Recently four books were published about Franciscan Friars in Indonesia.
The first published was Eddy Kristiyanto, Khresna mencari raga. Mengenang Kehadiran Fransiskan (di) Indonesia (Yogyakarta: Lamalera, 2009. The 756 pages of the book present 70 documents in Indonesian, but also Latin, Dutch or English (part 3). A first part discusses the older history intil 1929. The central second part is about Franciscan Friars between 1929-2009 (but not the Capuchin Friars, nor the many sisters with a Franciscan spirituality. Because the Saint Michael Custody does not include the great Papua section, only short references to that history are made (some stories about Leo Laba Ladjar, now bishop of Jayapura). This quite loosely written book with nice anecdotes, much institutional history, concentrates on the internal history of the Franciscans. The title can be read as: the divine Krishna seeks a concrete body. In Sndanese (and Javanese) popular stories the great text of Mahabharata is retold and here Krishna is a vir dei, a 'man of God' like Sant Francis (introduction:liv-lvi).
While reading in this book a see Romo Eddy as a joyful, selfconfident, and well educated successor to Saint Francis, able to speak to the academic world and to common people as well.

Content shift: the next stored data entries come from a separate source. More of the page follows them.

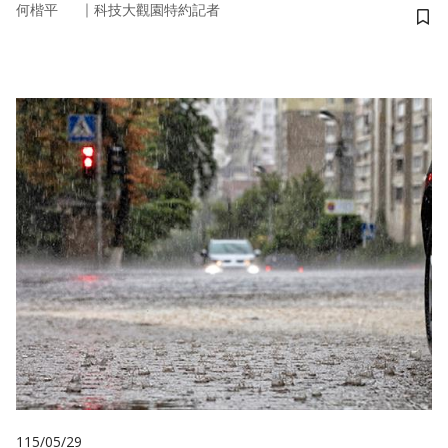
｜
何楷平
科技大觀園特約記者
儲
115/05/29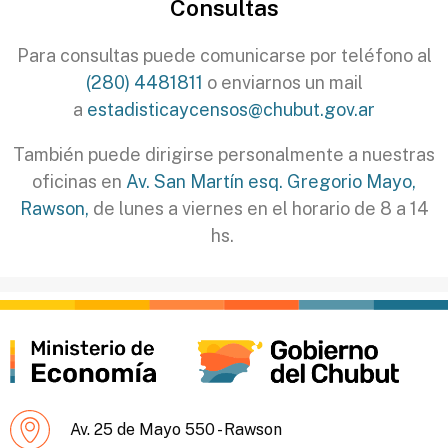
Consultas
Para consultas puede comunicarse por teléfono al
(280) 4481811
o enviarnos un mail
a
estadisticaycensos@chubut.gov.ar
También puede dirigirse personalmente a nuestras
oficinas en
Av. San Martín esq. Gregorio Mayo,
Rawson,
de lunes a viernes en el horario de 8 a 14
hs.
Av. 25 de Mayo 550 - Rawson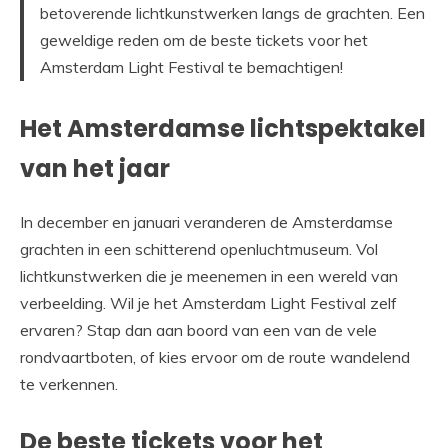
betoverende lichtkunstwerken langs de grachten. Een
geweldige reden om de beste tickets voor het
Amsterdam Light Festival te bemachtigen!
Het Amsterdamse lichtspektakel
van het jaar
In december en januari veranderen de Amsterdamse
grachten in een schitterend openluchtmuseum. Vol
lichtkunstwerken die je meenemen in een wereld van
verbeelding. Wil je het Amsterdam Light Festival zelf
ervaren? Stap dan aan boord van een van de vele
rondvaartboten, of kies ervoor om de route wandelend
te verkennen.
De beste tickets voor het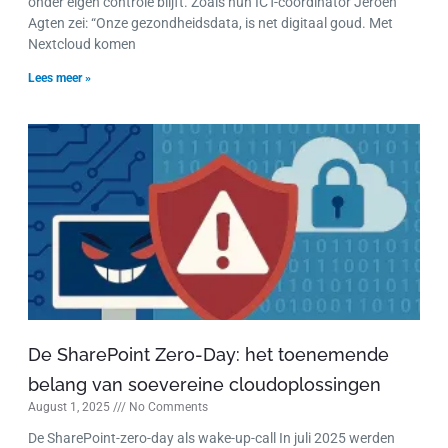
onder eigen controle blijft. Zoals hun ICT-coördinator Jeroen
Agten zei: “Onze gezondheidsdata, is net digitaal goud. Met
Nextcloud komen
Lees meer »
De SharePoint Zero-Day: het toenemende
belang van soevereine cloudoplossingen
August 1, 2025
No Comments
De SharePoint-zero-day als wake-up-call In juli 2025 werden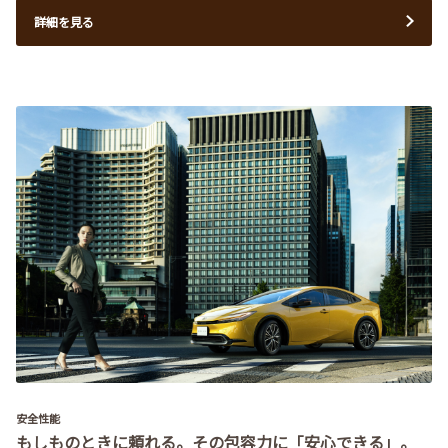
詳細を見る
安全性能
もしものときに頼れる。その包容力に「安心できる」。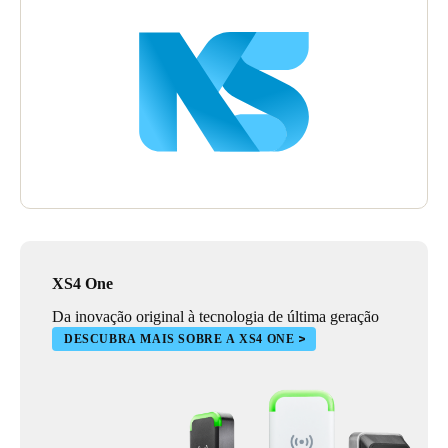
Sweden
Svenska
English
Norway
Norsk
English
Finland
Finnish
English
Guardar nova seleção como predefinição
XS4 One
Da inovação original à tecnologia de última geração
DESCUBRA MAIS SOBRE A XS4 ONE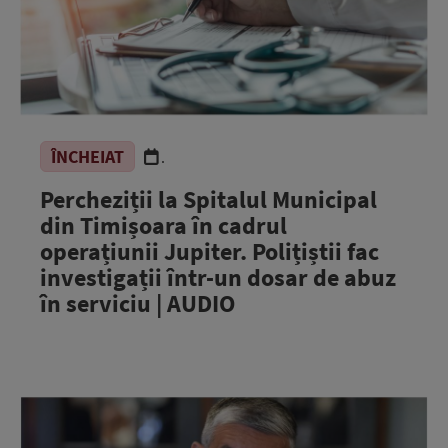
ÎNCHEIAT
.
Percheziții la Spitalul Municipal
din Timișoara în cadrul
operațiunii Jupiter. Polițiștii fac
investigații într-un dosar de abuz
în serviciu | AUDIO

In this period I received through the kind help of Bishop Jan de Kok, the Dutch text of the history of the Javanese Franciscans by Anton Baan. It was written in Dutch as Nederlandse Minderbroeders in Indonesië, 1929-1983 in 1998 and was translated into Indonesian in 2004. Kristiyanto quotes Baan only 13 times (against Steenbrink's Orang-orasng Katolik di indonesia 10 times, while the last book only presents the history until 1942. He has the much looser style. A nice word is on page 165: kaplingisasi as a criticism of dividing the Indonesian territory into districts for different religious orders.
The third book is by Jan Sloot, Hoe God verscheen in Papoea. Nederlandse franciscanen in Papoea, 1937-1987 (Nijmegen:Valkhof Pers, 2010, 416). It was presented in a festive meeting in Alverna, close to Nijmegen, on 29 April 2010. Jan Sloot was three decades (1954 tot 1985) a member of the Franciscan order, worked between 1961-7 in Japan. He was asked to write this book. After thorough research in the very rich archives and a trip to the region with its great contrasts (coast, Paniai Lakes, Balim Valley, southern region of Agats). It has to be regretted that the book (like all publications discussed here) do not present the last decades: it halts in the 1980s.

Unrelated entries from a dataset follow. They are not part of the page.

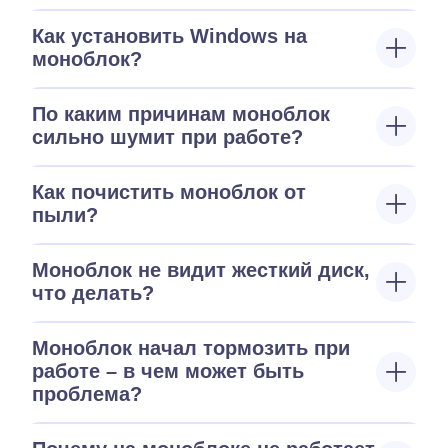
Как установить Windows на
моноблок?
По каким причинам моноблок
сильно шумит при работе?
Как почистить моноблок от
пыли?
Моноблок не видит жесткий диск,
что делать?
Моноблок начал тормозить при
работе – в чем может быть
проблема?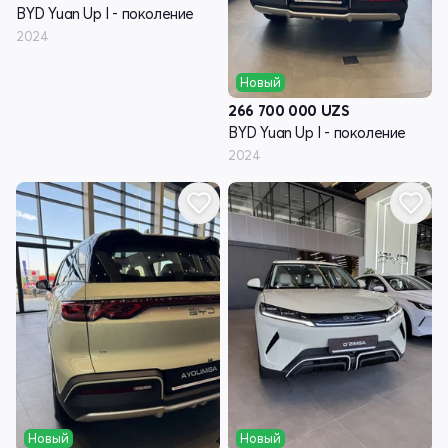
BYD Yuan Up I - поколение
2024
Новый
266 700 000
UZS
BYD Yuan Up I - поколение
2024
Новый
Новый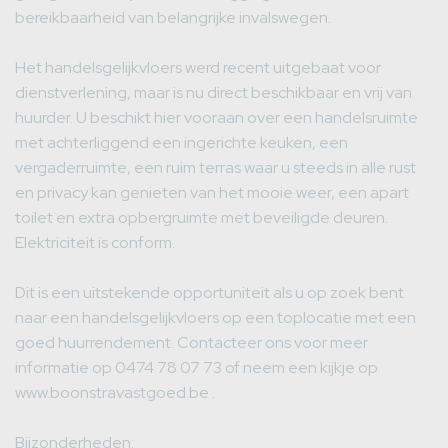
bereikbaarheid van belangrijke invalswegen.
Het handelsgelijkvloers werd recent uitgebaat voor
dienstverlening, maar is nu direct beschikbaar en vrij van
huurder. U beschikt hier vooraan over een handelsruimte
met achterliggend een ingerichte keuken, een
vergaderruimte, een ruim terras waar u steeds in alle rust
en privacy kan genieten van het mooie weer, een apart
toilet en extra opbergruimte met beveiligde deuren.
Elektriciteit is conform.
Dit is een uitstekende opportuniteit als u op zoek bent
naar een handelsgelijkvloers op een toplocatie met een
goed huurrendement. Contacteer ons voor meer
informatie op 0474 78 07 73 of neem een kijkje op
www.boonstravastgoed.be .
Bijzonderheden: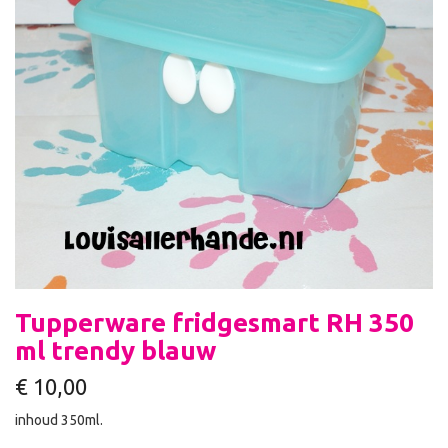
Tupperware fridgesmart RH 350
ml trendy blauw
€
10,00
inhoud 350ml.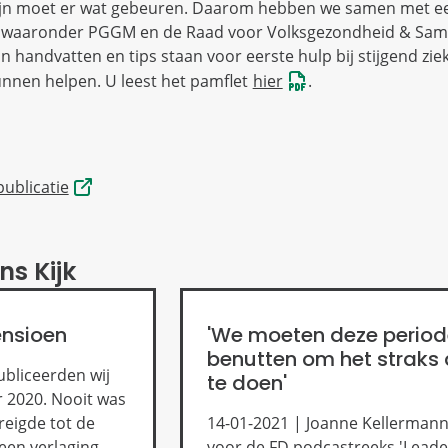
ijn moet er wat gebeuren. Daarom hebben we samen met e
s, waaronder PGGM en de Raad voor Volksgezondheid & Sam
n handvatten en tips staan voor eerste hulp bij stijgend zie
unnen helpen. U leest het pamflet
hier
.
ublicatie
ns Kijk
ensioen
'We moeten deze perio
benutten om het straks
ubliceerden wij
te doen'
r 2020. Nooit was
reigde tot de
14-01-2021 | Joanne Kellermann
 een verlaging
voor de FD podcastreeks 'Leade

The last book is by Frans Lieshout, born in 1935 and since 1964 a missionary in Indonesian Papua. His book about the small but quite densely populated Balim Valley is written for the local population: with many small details of villages, families, extended versions of local myths, quite a few words in Balim language like honai for a recemonial place, kain for a chief. There is a long story about teacher Agustinus Kabes (from Fak-Fak), killed by someone from Balim and now seen as the first martyr of the mission (131-150).
While reading this local history I wonder how much I still have to read before I will start writing a much more distant and shorter history of this part of Catholics in Indonesia, 1945-2010?